Excerpt from Phantom of the Opera promotional art.

Revamped Phantom a Shadow of its Former Self

What worked most in previous incarnations has inexplicably been abandoned.

The revamped touring version of Andrew Lloyd Webber’s The Phantom of the Opera is billed as a “spectacular” new approach to Broadway’s longest-running show. But instead of Phantom 2.0, really it feels more like Phantom 1.25, since some of the original elements remain intact while others—mainly what was previously most effective—are discarded in favor of busier, less impactful choices.

Like any show that has run for years on end, it’s easy to forget how revolutionary Phantom‘s original staging and design were. It’s far easier to scoff at the broadly sketched cartoon we think we remember. I revisited Phantom on Broadway in April (my ninth viewing overall), and there was something so comforting about the still-crisp execution of what could have felt like shopworn material. Perhaps that’s why this version, presented by Cameron Mackintosh and directed by Laurence Connor, feels so jarring. Instead of creating an entirely new approach, the team offers up a Frankenstein-like amalgamation of new and old that feels more like a money grab than an artistically innovative approach.

Now I’m not advocating that we leave The Phantom of the Opera as a preserved relic for all eternity. The show is nearly 30 years old, after all.

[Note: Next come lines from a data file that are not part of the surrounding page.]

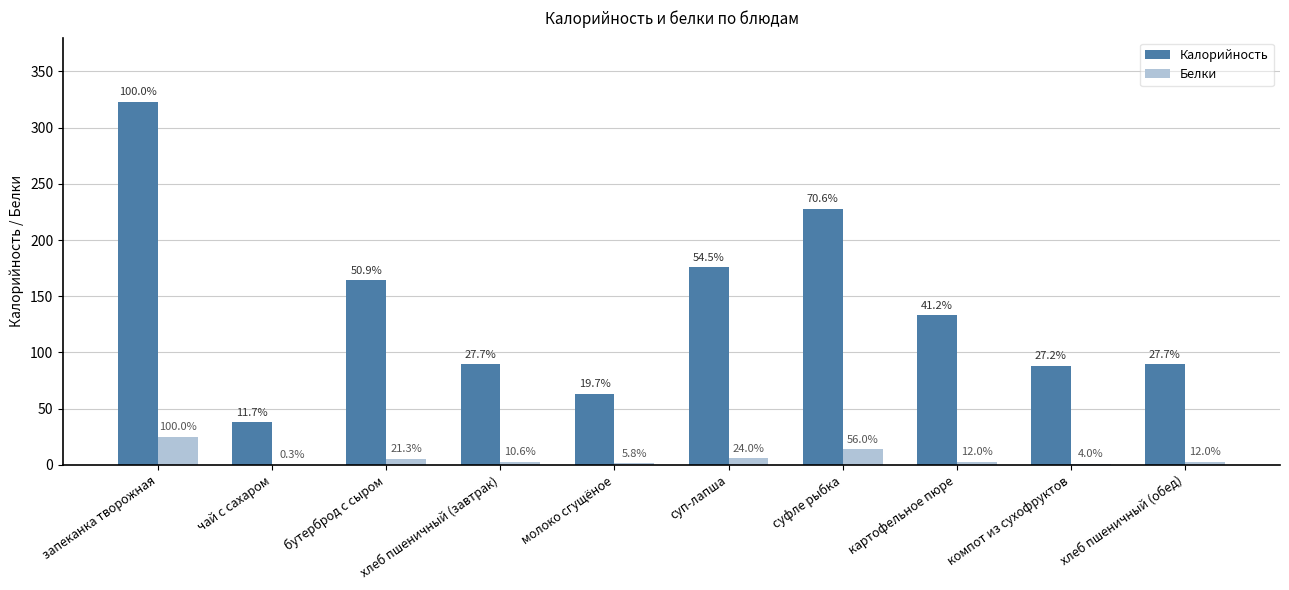

At молоко сгущёное, list the series in order from smallest to largest.

Белки, Калорийность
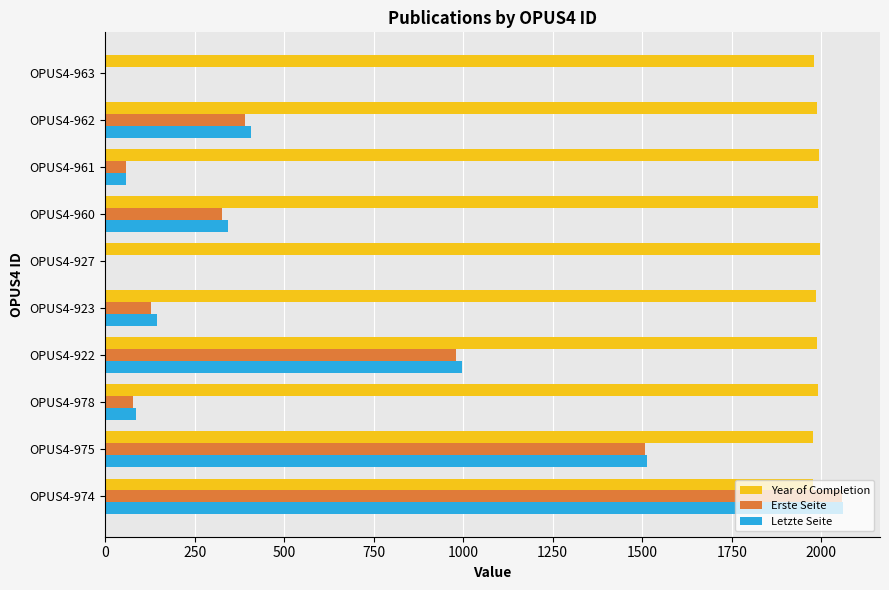

At which category is the sum across all series the highest?

OPUS4-974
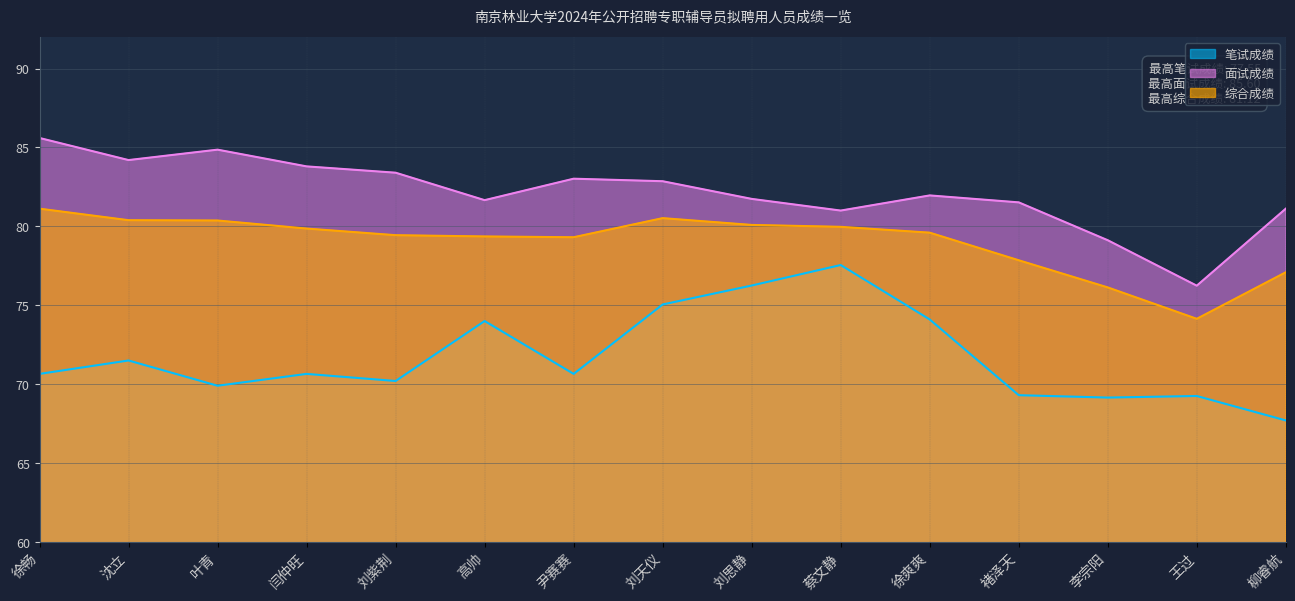

Reading left to right, transcribe all the data shown in this chart.

笔试成绩: 70.7	71.5	69.9	70.7	70.2	74.0	70.7	75.0	76.2	77.5	74.1	69.3	69.2	69.2	67.7
面试成绩: 85.6	84.2	84.9	83.8	83.4	81.7	83.0	82.9	81.7	81.0	82.0	81.5	79.1	76.2	81.1
综合成绩: 81.1	80.4	80.4	79.9	79.4	79.4	79.3	80.5	80.1	80.0	79.6	77.8	76.1	74.1	77.1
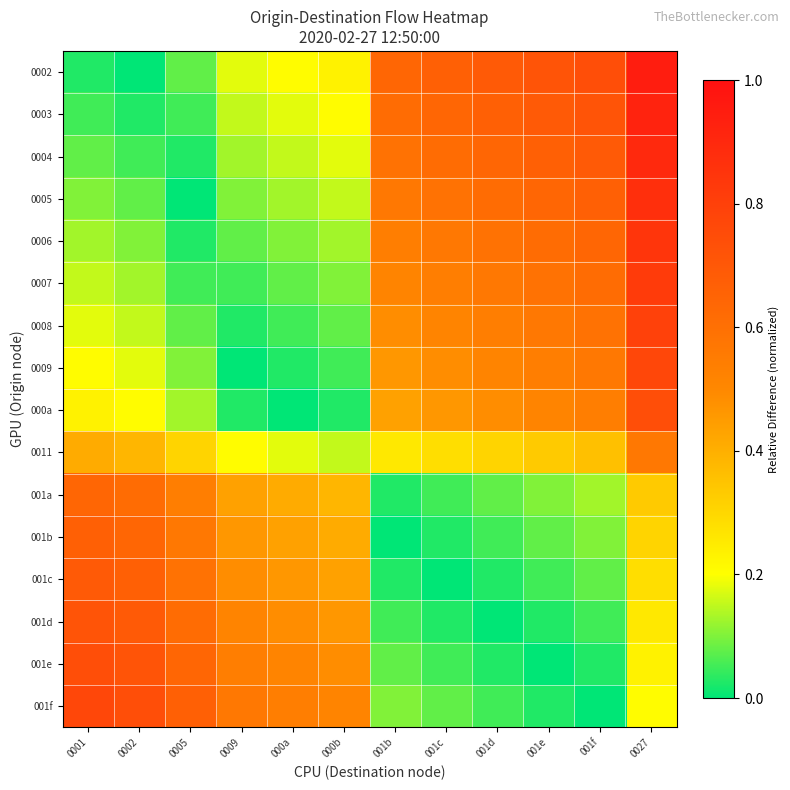

What is the spread (max minus min) of values at 001f?

0.7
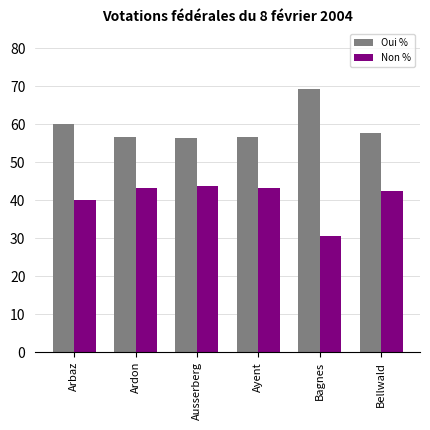

At Ayent, list the series in order from smallest to largest.

Non %, Oui %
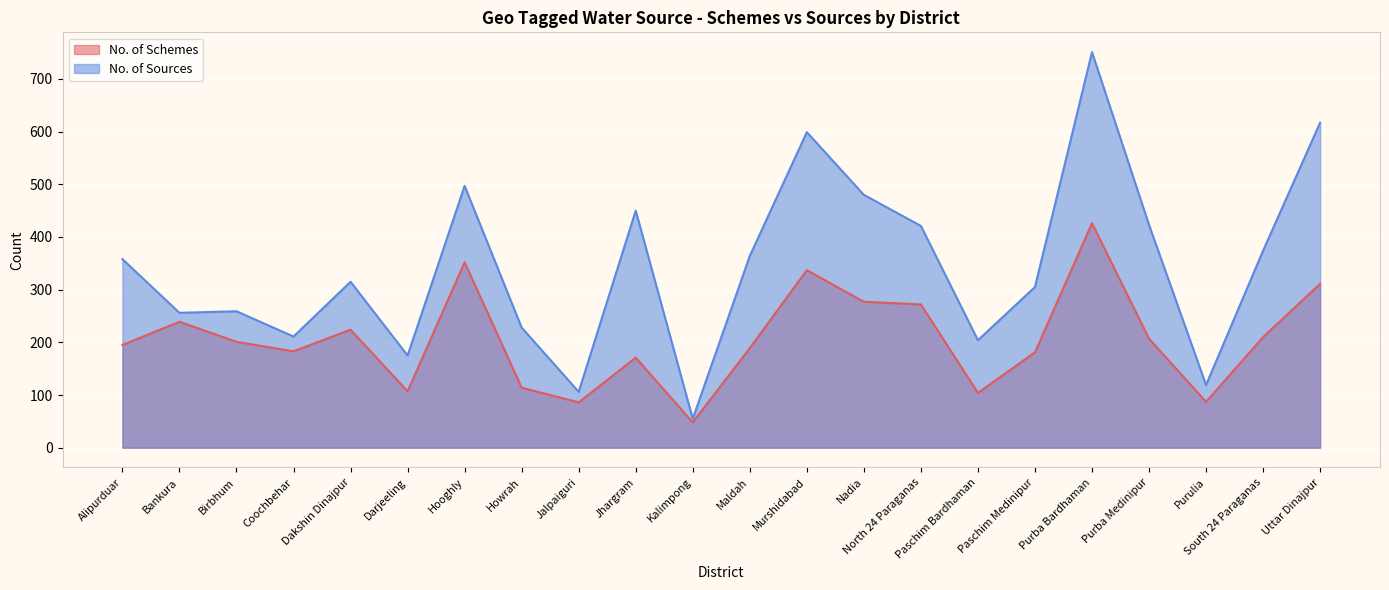

What is the value of the No. of Schemes point at the 18th from the left?

426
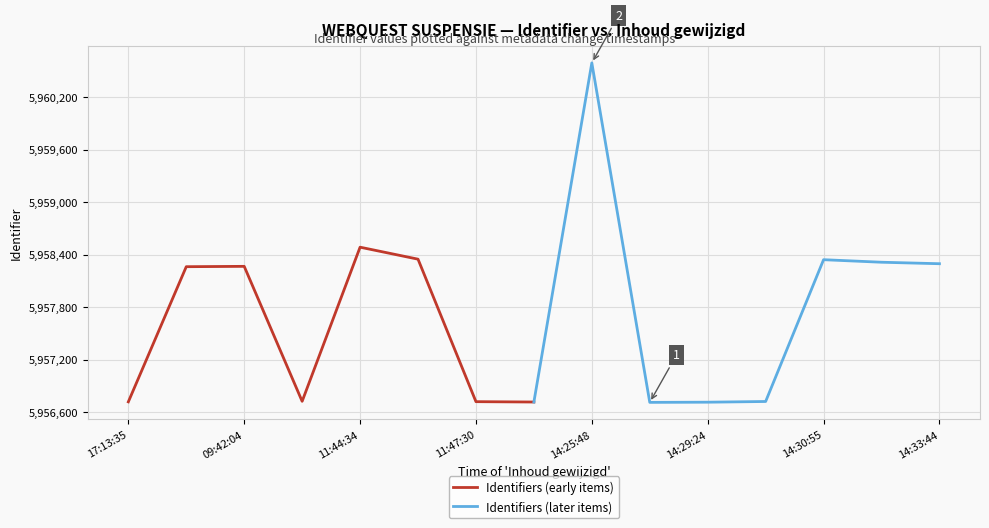

What is the minimum value for Identifiers (early items)?

5956714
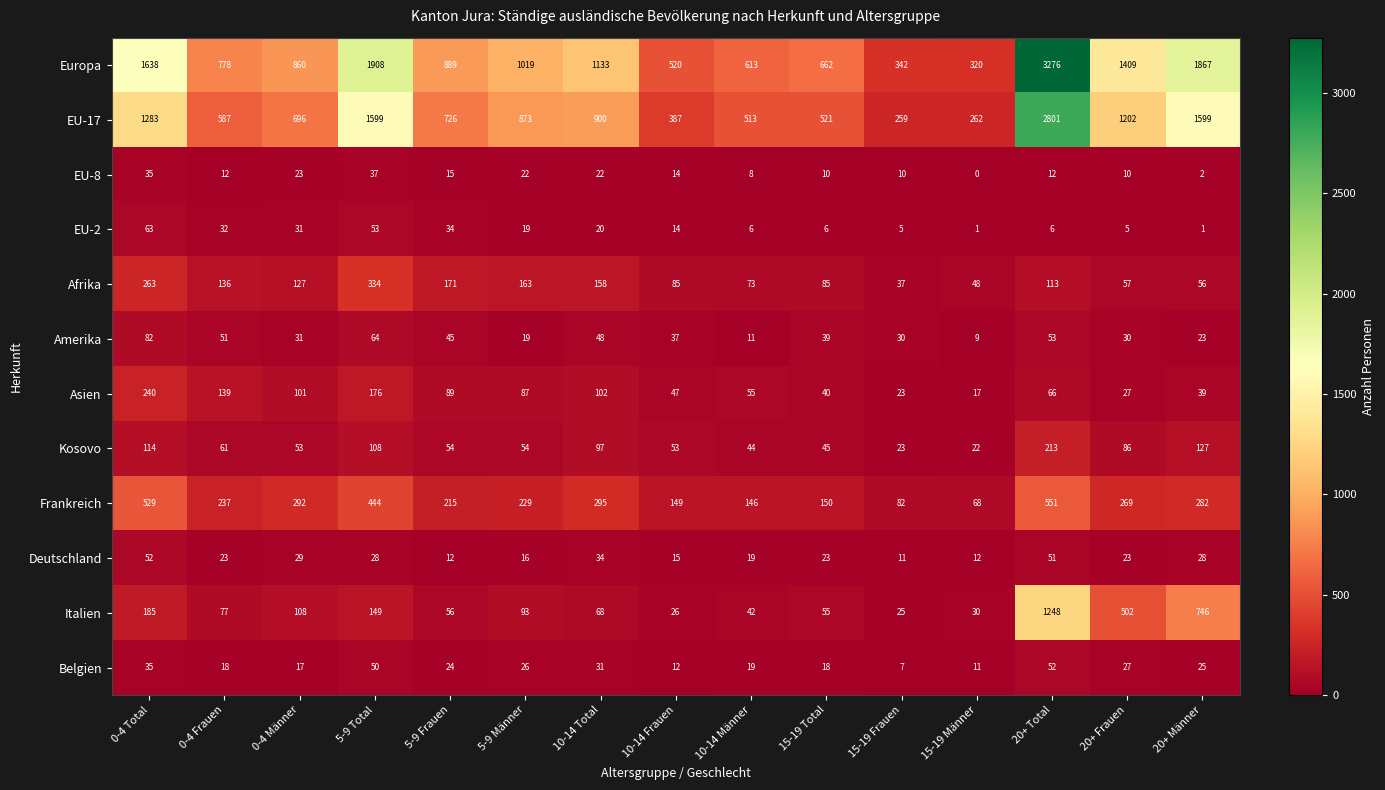

Which series has the largest total across all categories?

Europa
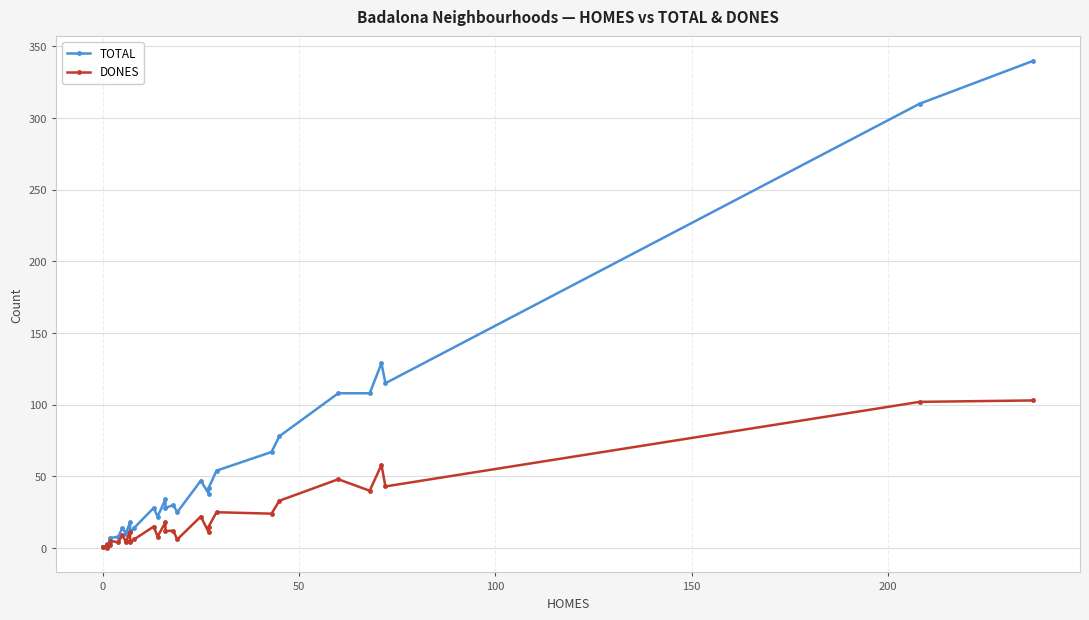

Does the chart display data point markers on the line(s)?

Yes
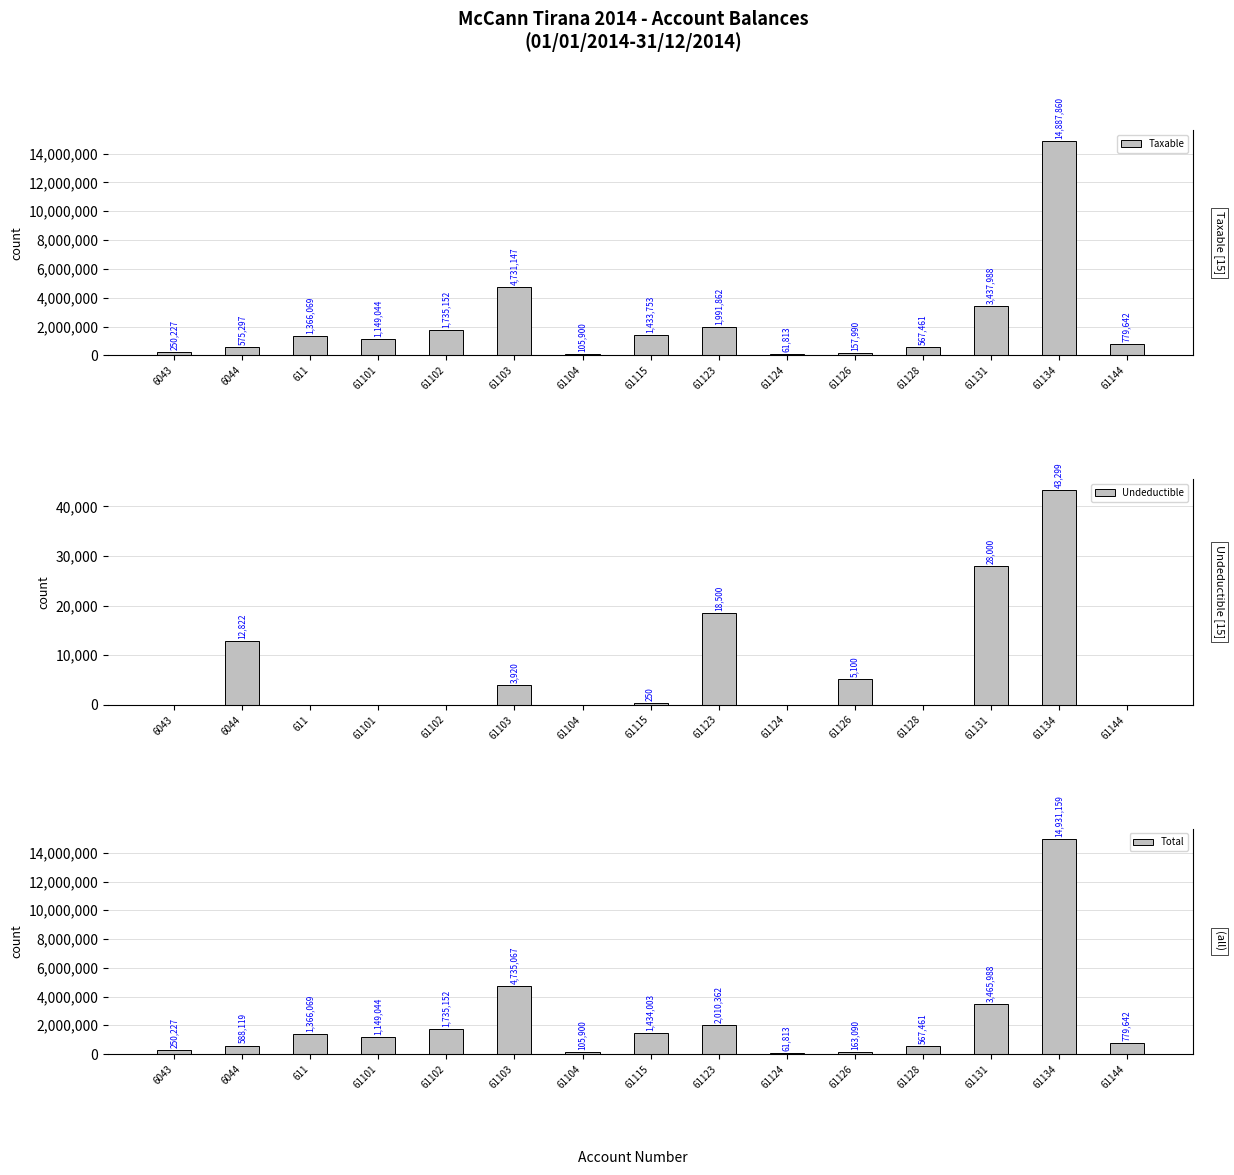

Rank the series at 6044 from lowest to highest value.

Undeductible, Taxable, Total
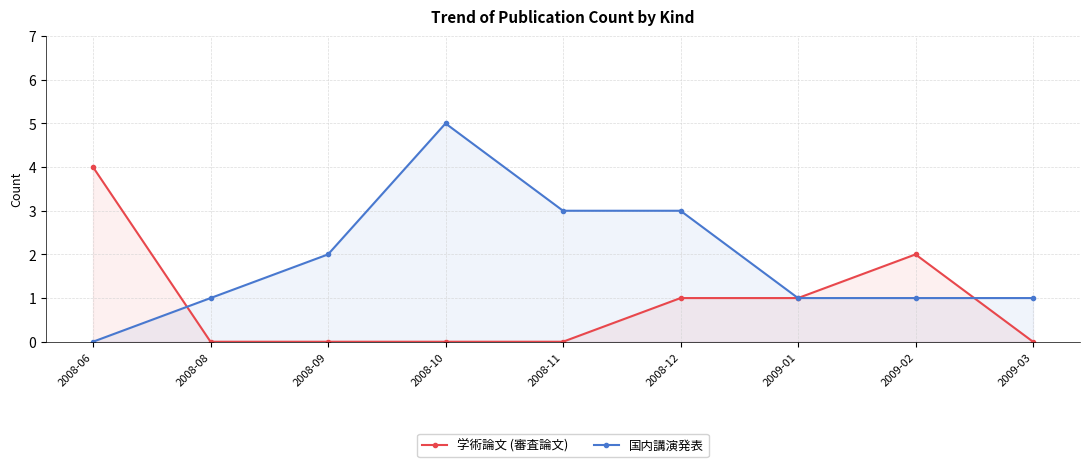

Reading left to right, extract all data points from this chart.

学術論文 (審査論文): 4	0	0	0	0	1	1	2	0
国内講演発表: 0	1	2	5	3	3	1	1	1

Right across the street at the Wyly, Dallas Theater Center is proving that even the most beloved of musicals can handle a good shake-up. But Liesl Tommy’s uniquely modern take on Boublil and Schönberg’s warhorse Les Misérables is unlike any that has come before, boldly proclaiming itself as a true original. This “Twilight Zone” Phantom is just familiar enough to be pacifying, yet not brave enough to be memorable.

It doesn’t help that the cast, a combination of green performers and Broadway pros, doesn’t feel up to the exaggerated task of Lloyd Webber’s music and book (lyrics by Charles Hart). As the disfigured Phantom, Cooper Grodin is neither dangerous nor sexy nor pitiful. Instead, he plays the obsessed opera ghost like a petulant teenager, stomping around the stage as though he’s just been grounded. His muse, the ballerina-turned-soprano starlet Christine Daaé, is sung with far too much pop inflection by Julia Udine (the role is alternated with Grace Morgan and Celia Hottenstein).

Linda Balgord (a former Norma Desmond in Sunset Boulevard and Grizabella in Cats) curiously doesn’t convey the grim power normally inherent in the strict ballet mistress, Madame Giry. Perhaps that’s because most of her important moments—Madame Giry lives for the dramatic pause—are rushed. The same problem lies with Mssrs. Firmin and André, the overwhelmed businessmen who buy the cursed Opéra Populaire. Brad Oscar, Tony-nominated for his role as the singing Nazi Franz Liebkind in The Producers, is wasted as the befuddled manager Firmin. Edward Staudenmayer, playing it straight as André, leaves far more of a mark.

Some of Maria Björnson’s original costumes survive in this production—Christine’s ruffled white dressing gown and her voluminous, ice-blue cloak, for example—but others  from the luxurious array of gowns and getups created by the late, Tony Award-winning designer are sadly substituted with less impressive versions (whimsical “Masquerade” disguises, you are sorely missed).

Björnson’s sumptuous yet simple sets, constructed mainly out of yards and yards of brocade and velvet, are here replaced with cumbersome, and often cramped, revolving sets by Paul Brown. The managers’ office, portrayed before with a desk and a strategically chosen rectangle of harsh light for the doorway, now resembles a crowded scarlet bordello. Only one moment, when the Phantom first leads Christine down to his lair via a set of magically appearing stone steps, feels aesthetically promising. That is, until you start remembering all the iconic tableaux from the original version, and then this Phantom feels like nothing more than a pale shadow of its former self.